------ EXTRAIT CHOISI ------
Après le triomphe (mérité) de The Artist et le fiasco (tout aussi mérité) de The Search, Michel Hazanavicius revient à Cannes avec Le Redoutable, une comédie dramatique articulée autour des amours compliquées de Jean-Luc Godard et d’Anne Wiazemsky, durant la période bouillonnante du printemps 1968.
Pour résumer, le film traite des tourments d’un cinéaste, jusqu’alors considéré comme révolutionnaire, qui prend conscience, au contact des étudiants en colère, que son cinéma est devenu conventionnel, classique et petit-bourgeois. Il raconte le virage radical qu’a pris le cinéma de Godard après l’échec de La Chinoise, en 1967. L’idée était plutôt judicieuse, tout comme le choix de raconter cette histoire sous l’angle de la comédie, pour contrebalancer le côté très cérébral des films de JLG.
Le problème, c’est que Michel Hazanavicius ne fait pas vraiment dans la subtilité. Avec ses jeux de mots foireux et ses gags répétitifs, il s’inscrit plus dans la logique de ses OSS 117, semblant cibler un public populaire. Mais tous les spectateurs ne maîtrisent pas les références aux oeuvres de Godard. Ceux-là risquent d’être frustrés de ne pas tout saisir, et d’être un peu perdus dans cet univers à la fois philosophique, intellectuel et politique. Et les cinéphiles plus pointus risquent de ne pas apprécier tous les artifices comiques de bas étage, qui brouillent un peu les cartes quant aux intentions du réalisateur.
Si le but était de rendre hommage à Godard, c’est raté. En empilant les effets de mise en scène tirés des films du cinéaste suisse, il tend à les faire passer pour de vulgaires artifices vides de sens, alors qu’ils étaient en leur temps novateurs, pour ne pas dire révolutionnaires. La radicalisation politique et esthétique du cinéaste est dépeinte comme le caprice d’un enfant gâté, la révolution en pétard mouillé d’un intellectuel bourgeois. Et le jeu outrancier de Louis Garrel n’arrange rien à l’affaire. Il accentue constamment le côté dandy tête-à-claques de son modèle. Il force sur le zozotement pour reproduire le phrasé singulier de JLG. Ce n’est plus un petit cheveu sur la langue, mais la moumoute complète… Et, concentré exclusivement sur sa “performance d’acteur”, il oublie qu’il doit aussi retranscrire l’état d’esprit d’un artiste à la croisée des chemins, hésitant entre l’engagement révolutionnaire total et le confort petit-bourgeois d’un cinéaste reconnu et admiré.
Oh bien sûr, tout n’est pas raté. On salue le travail sur la restitution de l’esthétique de l’époque, sur le grain particulier des films de Godard. On apprécie aussi le jeu de Stacy Martin, parfaite en égérie godardienne, alliant la candeur de Bardot au charme mutin d’Anna Karina. On s’amuse des rares clins d’oeil qui ne tombent pas à plat. Mais ce n’est pas suffisant pour sauver le film.
------
__TÂCHES À RÉALISER__:
A - D'après la critique du Redoutable, en quelle année a eu lieu l'échec de La Chinoise ?
B - Rédigez la suite de la critique du Redoutable en partant de sa dernière phrase.
------ DONNÉES PRÉSENTÉES ------
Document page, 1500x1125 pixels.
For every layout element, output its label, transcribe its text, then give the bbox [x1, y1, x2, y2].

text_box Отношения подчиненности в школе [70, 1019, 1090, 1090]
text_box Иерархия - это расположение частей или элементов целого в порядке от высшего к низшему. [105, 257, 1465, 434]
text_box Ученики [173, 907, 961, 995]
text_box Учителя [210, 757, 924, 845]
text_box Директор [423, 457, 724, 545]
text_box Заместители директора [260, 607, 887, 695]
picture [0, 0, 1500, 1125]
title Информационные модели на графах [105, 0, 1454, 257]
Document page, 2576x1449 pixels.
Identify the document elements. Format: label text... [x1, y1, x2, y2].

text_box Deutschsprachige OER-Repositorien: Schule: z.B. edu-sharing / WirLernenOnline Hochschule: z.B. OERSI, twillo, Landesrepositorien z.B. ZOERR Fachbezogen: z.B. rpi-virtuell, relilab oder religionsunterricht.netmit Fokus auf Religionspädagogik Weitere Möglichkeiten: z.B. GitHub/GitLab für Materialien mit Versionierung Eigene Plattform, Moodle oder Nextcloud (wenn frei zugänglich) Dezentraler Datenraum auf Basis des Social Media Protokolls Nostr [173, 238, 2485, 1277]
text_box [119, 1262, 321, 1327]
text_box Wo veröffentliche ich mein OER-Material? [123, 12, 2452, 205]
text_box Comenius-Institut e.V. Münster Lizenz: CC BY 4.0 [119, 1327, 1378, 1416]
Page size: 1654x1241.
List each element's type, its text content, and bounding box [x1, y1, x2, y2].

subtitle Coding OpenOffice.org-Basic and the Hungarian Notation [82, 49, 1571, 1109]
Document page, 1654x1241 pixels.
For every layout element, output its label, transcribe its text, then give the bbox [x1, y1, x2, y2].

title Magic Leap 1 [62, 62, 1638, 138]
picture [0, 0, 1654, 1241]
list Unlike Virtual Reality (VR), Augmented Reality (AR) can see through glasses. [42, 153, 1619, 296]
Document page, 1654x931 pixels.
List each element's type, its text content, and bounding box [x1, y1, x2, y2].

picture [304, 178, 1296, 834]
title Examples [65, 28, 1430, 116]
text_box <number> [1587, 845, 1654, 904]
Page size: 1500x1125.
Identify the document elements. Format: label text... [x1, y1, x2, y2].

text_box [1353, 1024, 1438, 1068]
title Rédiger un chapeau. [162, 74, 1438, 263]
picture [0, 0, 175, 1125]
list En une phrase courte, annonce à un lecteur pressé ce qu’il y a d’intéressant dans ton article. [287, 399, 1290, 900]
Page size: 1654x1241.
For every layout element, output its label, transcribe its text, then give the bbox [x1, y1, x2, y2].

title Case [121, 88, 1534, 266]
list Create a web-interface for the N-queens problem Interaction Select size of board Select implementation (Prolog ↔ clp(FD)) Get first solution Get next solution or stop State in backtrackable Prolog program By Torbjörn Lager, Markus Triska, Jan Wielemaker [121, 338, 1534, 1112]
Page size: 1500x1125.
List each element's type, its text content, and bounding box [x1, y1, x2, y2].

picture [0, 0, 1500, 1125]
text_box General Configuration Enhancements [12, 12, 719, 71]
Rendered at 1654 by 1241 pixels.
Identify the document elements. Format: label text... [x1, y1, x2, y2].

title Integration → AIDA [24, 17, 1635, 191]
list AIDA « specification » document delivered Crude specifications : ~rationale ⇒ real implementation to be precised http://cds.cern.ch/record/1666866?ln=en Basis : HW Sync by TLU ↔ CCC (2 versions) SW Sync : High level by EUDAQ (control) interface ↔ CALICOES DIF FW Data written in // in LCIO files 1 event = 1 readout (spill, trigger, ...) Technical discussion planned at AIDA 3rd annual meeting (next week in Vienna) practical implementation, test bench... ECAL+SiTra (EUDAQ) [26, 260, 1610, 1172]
------
__RÉPONSES PROPOSÉES__:
A - En 1967.

B -
La seule partie réussie, c’est la partie relatant le mai 1968 de JLG. Après avoir réussi à faire annuler le festival de Cannes, en compagnie de Truffaut et quelques autres, il cherche à rentrer à Paris, mais comme toutes les stations-service ne sont plus approvisionnée et que les transports en commun sont en grève, il n’a d’autre choix que de rester un peu, hébergé par des amis dans une maison appartenant à Pierre Lazareff, patron de France Soir et soutien indéfectible du Président De Gaulle. Un maoïste planqué chez l’ennemi, c’est la honte! Et quand il peut enfin rentrer à Paris, il est obligé de faire du covoiturage avec Michel Cournot, le réalisateur des Gauloises bleues, dont le film, sélectionné à Cannes cette année-là, ne sera jamais montré. Evidemment, entre Cournot, frustré de l’expérience cannoise, et Godard, qui a tout fait pour empêcher les projections, le ton monte, faisant du voyage un véritable enfer. Là, le film fonctionne, trouvant l’équilibre entre légèreté et profondeur, entre comédie et drame, et montrant toutes les facettes du personnage.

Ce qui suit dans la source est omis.